Os termos do acordo que a instalou na Esplanada dos Ministérios, como não poderia deixar de ser, foram negociados antes da realização do segundo turno. Isso era fundamental para que os 4.915.423 eleitores que confiaram em Simone — e foram responsáveis por 4,16% do total de votos válidos naquele pleito — se sentissem motivados para dar seu apoio ao petista na reta final da disputa.
É impossível saber quantos desses eleitores a acompanharam e ajudaram Lula a conquistar a vitória no segundo turno. O certo, porém, é que o efeito positivo da atitude de Simone parece ter sido maior para o candidato que apoiou do que para a sua própria carreira. A atitude foi mal recebida por um grupo de eleitores que tinham votado nela justamente por ser uma alternativa a Lula e Bolsonaro e que não ficaram satisfeitos quando ela decidiu utilizar o cacife eleitoral conquistado com a ajuda desse grupo para pedir votos para o petista no segundo turno.
Recordar esse fato e as discussões em torno da chamada terceira via nas eleições passadas é importante — até porque, pelo andar da caravana, o tema deverá voltar ao debate em 2026. A questão é: até que ponto é certo (ou ético) um candidato se dirigir ao eleitor com um determinado tipo de discurso, atrai-lo com a promessa de uma determinada postura e, na sequência, usar o prestígio conquistado nas urnas para fazer o oposto do que esse eleitor esperava que fizesse?
O caso se Simone Tebet é emblemático. E ganha um peso especial neste momento em que Lula assume a intenção de fazer alterações no ministério e abrir espaço em sua equipe para políticos que apoiaram seu adversário no primeiro e no segundo turnos da eleição passada. O objetivo é garantir a governabilidade e o presidente tem todo o direito de agir dessa maneira. Ele tem autoridade para definir os critérios que utiliza para preencher os cargos de confiança em seu governo. O problema, portanto, não é de Lula, mas do político que aceita uma vaga no governo de um presidente que criticava de forma virulenta menos de um ano atrás. Um político que era xingado de todos os nomes pelos políticos dos mesmos partidos que, hoje, fazem tudo o que podem para conseguir um lugarzinho na Esplanada. Este é o ponto que interessa.

Registros de dados:
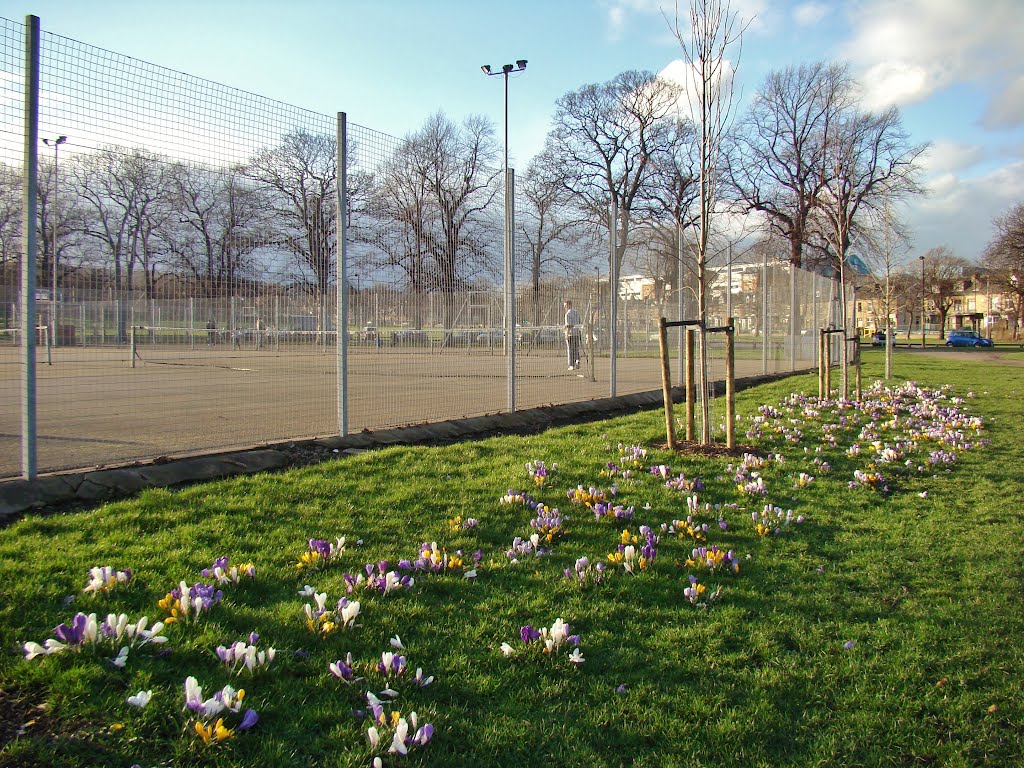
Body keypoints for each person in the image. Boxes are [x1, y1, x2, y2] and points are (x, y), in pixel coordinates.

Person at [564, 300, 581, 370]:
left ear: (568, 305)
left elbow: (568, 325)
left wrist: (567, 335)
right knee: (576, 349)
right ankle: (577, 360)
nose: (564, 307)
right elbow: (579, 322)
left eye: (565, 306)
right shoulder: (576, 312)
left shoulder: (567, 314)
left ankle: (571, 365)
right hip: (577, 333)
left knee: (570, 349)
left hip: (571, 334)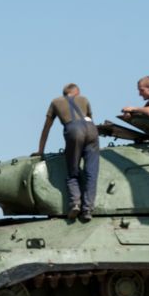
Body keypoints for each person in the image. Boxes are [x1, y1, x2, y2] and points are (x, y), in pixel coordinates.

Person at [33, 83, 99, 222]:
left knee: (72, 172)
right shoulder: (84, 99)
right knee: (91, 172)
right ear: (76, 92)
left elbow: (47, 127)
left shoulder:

--

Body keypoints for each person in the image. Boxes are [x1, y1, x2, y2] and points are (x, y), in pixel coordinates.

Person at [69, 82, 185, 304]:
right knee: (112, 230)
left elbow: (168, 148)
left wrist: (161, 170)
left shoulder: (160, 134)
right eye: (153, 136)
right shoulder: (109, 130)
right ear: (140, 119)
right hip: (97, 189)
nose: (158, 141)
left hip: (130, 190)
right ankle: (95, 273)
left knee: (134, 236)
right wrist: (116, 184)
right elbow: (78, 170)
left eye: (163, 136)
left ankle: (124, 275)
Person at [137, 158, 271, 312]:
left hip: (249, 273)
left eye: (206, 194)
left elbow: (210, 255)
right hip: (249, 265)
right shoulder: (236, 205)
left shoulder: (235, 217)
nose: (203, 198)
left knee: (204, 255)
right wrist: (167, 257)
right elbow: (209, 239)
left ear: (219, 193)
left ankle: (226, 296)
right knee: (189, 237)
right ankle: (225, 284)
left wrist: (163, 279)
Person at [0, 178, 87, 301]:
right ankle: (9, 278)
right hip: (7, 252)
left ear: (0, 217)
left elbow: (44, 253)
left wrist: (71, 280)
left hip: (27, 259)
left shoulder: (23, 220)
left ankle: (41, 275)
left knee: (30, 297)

...

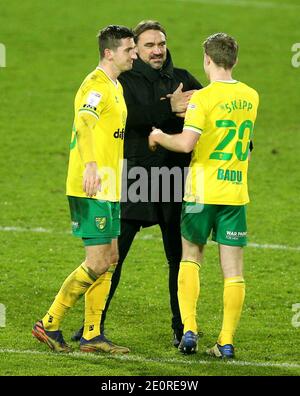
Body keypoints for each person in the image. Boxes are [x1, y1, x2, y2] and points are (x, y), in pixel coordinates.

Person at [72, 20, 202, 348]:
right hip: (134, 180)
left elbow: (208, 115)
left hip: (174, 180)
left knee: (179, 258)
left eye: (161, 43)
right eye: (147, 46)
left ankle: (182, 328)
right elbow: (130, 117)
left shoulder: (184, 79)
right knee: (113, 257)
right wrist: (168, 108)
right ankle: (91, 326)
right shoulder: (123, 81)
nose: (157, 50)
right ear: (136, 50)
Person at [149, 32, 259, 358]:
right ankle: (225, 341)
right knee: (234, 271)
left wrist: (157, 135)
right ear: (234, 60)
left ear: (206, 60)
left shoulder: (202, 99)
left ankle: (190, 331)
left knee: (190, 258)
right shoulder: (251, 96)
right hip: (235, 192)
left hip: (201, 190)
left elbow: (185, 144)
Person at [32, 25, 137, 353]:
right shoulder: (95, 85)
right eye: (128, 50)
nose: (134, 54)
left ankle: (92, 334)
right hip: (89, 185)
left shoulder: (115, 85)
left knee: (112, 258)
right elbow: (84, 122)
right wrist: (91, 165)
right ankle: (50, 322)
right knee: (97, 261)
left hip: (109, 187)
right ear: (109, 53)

## O QUE FAZER
A - De acordo com o texto sobre Simone Tebet, quantos eleitores confiaram nela e que parte do total de votos válidos eles representaram?
B - Transcreva do texto sobre Simone Tebet o trecho que começa nas palavras "O caso se Simone" e termina depois de "ponto que interessa.".
C - Liste todas as pessoas citadas pelo nome no texto sobre Simone Tebet.
Os dados vêm de outra fonte.

## RESPOSTAS ESPERADAS
A - Foram 4.915.423 eleitores, responsáveis por 4,16% do total de votos válidos.

B -
O caso se Simone Tebet é emblemático. E ganha um peso especial neste momento em que Lula assume a intenção de fazer alterações no ministério e abrir espaço em sua equipe para políticos que apoiaram seu adversário no primeiro e no segundo turnos da eleição passada. O objetivo é garantir a governabilidade e o presidente tem todo o direito de agir dessa maneira. Ele tem autoridade para definir os critérios que utiliza para preencher os cargos de confiança em seu governo. O problema, portanto, não é de Lula, mas do político que aceita uma vaga no governo de um presidente que criticava de forma virulenta menos de um ano atrás. Um político que era xingado de todos os nomes pelos políticos dos mesmos partidos que, hoje, fazem tudo o que podem para conseguir um lugarzinho na Esplanada. Este é o ponto que interessa.

C - Simone Tebet, Lula, Bolsonaro